Propos recueillis par Christian Tutin

Député du Parti de la révolution démocratique de l'Etat de Oaxaca, Francisco Andres Bolaños est le seul élu indigène au Parlement mexicain. Il était de passage à Paris en août, de retour de Genève avec une délégation de l'Assemblée nationale indigène pluraliste pour l'autonomie (Anipa).

Volcans : Quel était le motif de votre venue à Genève ?

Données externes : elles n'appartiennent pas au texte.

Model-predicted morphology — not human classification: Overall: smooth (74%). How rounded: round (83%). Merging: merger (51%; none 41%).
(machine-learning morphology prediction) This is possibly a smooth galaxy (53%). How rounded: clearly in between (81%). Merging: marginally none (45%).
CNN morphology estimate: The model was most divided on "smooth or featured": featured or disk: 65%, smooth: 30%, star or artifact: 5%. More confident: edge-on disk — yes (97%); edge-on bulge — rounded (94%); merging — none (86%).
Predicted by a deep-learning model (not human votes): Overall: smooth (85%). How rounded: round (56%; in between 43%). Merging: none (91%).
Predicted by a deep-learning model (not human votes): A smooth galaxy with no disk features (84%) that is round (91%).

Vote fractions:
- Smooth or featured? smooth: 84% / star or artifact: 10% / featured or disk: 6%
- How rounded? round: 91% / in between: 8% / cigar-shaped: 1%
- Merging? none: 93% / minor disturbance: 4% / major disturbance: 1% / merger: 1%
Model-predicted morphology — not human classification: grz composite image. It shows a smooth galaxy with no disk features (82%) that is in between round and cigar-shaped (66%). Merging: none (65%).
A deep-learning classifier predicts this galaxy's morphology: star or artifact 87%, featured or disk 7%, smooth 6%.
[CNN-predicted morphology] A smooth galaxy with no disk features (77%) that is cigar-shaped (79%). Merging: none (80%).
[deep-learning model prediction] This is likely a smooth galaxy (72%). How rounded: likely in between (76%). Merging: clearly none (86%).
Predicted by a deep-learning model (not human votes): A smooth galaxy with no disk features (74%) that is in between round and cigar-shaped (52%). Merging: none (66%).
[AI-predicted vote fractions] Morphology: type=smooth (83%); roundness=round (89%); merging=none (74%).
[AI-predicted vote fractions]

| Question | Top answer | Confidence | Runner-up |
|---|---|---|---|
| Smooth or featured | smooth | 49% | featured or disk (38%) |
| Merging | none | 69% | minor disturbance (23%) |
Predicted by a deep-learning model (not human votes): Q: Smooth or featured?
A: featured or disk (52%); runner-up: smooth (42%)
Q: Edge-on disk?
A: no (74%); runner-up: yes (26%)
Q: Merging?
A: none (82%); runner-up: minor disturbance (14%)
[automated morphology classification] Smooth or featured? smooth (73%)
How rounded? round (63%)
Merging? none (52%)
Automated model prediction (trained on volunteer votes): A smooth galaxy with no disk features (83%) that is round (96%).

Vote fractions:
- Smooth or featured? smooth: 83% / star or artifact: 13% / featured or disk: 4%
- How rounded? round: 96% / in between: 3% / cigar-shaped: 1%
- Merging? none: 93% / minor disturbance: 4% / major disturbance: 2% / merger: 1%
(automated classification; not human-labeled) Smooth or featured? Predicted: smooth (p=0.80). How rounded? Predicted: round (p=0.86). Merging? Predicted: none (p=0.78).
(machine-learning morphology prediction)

Francisco Andres Bolaños : Nous avons participé pendant une semaine à une session du groupe de travail de l'ONU sur les peuples indigènes. Il s'agissait à la fois de préparer l'intégration du Comité mexicain pour la célébration du Jour de l'indigène, qui jusque-là n'existait pas au Mexique, et de discuter de la mise en place du Forum permanent indigène de l'ONU, qui va se substituer au groupe de travail actuel. Cela inquiétait beaucoup de peuples indigènes, qui tiennent à l'existence du groupe. En ce qui nous concerne, nous ne voyons pas d'objection à la création du Forum, à condition que cela ne se traduise pas par une restriction des possibilités d'expression des peuples indigènes et qu'il n'y ait pas de bureaucratisation du travail. Car il pourrait s'agir, en effet, d'une tactique des gouvernements pour limiter le droit à la parole des peuples indigènes.

La revendication d'autonomie des organisations indigènes mexicaines est parfois mal comprise, d'autant plus que vous parlez aussi d'autodétermination. Que faut-il entendre par là ? Cela signifie-t-il une remise en cause de la République mexicaine en tant qu'Etat unitaire ?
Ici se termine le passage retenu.